Exercise directions: Reproduce exactly, and only, the lines running from the start of the entries below to the line containing "### Verify permissions to create a VM".

Given information:

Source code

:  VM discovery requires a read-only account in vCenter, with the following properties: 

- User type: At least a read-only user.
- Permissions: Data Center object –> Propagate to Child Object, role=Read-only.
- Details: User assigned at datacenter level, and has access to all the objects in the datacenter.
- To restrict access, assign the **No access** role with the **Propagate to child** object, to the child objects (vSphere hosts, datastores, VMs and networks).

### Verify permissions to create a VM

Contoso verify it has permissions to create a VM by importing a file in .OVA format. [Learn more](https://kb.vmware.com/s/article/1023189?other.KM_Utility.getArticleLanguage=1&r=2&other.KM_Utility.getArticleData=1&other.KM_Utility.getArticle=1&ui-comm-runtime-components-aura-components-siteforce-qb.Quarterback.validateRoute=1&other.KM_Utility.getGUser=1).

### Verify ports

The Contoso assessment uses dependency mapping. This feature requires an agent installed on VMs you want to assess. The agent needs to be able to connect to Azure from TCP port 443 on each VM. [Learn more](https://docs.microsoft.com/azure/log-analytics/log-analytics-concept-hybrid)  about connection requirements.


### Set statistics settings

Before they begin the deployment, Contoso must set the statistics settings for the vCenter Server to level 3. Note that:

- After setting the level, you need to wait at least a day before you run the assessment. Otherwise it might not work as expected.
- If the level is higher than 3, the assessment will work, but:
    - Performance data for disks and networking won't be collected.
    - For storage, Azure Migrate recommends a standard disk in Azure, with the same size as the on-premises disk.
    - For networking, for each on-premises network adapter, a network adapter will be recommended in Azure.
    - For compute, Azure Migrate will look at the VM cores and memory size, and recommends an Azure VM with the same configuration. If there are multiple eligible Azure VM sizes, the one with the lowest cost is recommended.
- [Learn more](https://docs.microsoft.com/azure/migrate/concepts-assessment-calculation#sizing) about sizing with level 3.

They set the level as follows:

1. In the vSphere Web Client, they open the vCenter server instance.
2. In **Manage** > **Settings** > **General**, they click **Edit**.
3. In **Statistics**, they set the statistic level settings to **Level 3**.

Response below:
Source code

:  VM discovery requires a read-only account in vCenter, with the following properties: 

- User type: At least a read-only user.
- Permissions: Data Center object –> Propagate to Child Object, role=Read-only.
- Details: User assigned at datacenter level, and has access to all the objects in the datacenter.
- To restrict access, assign the **No access** role with the **Propagate to child** object, to the child objects (vSphere hosts, datastores, VMs and networks).

### Verify permissions to create a VM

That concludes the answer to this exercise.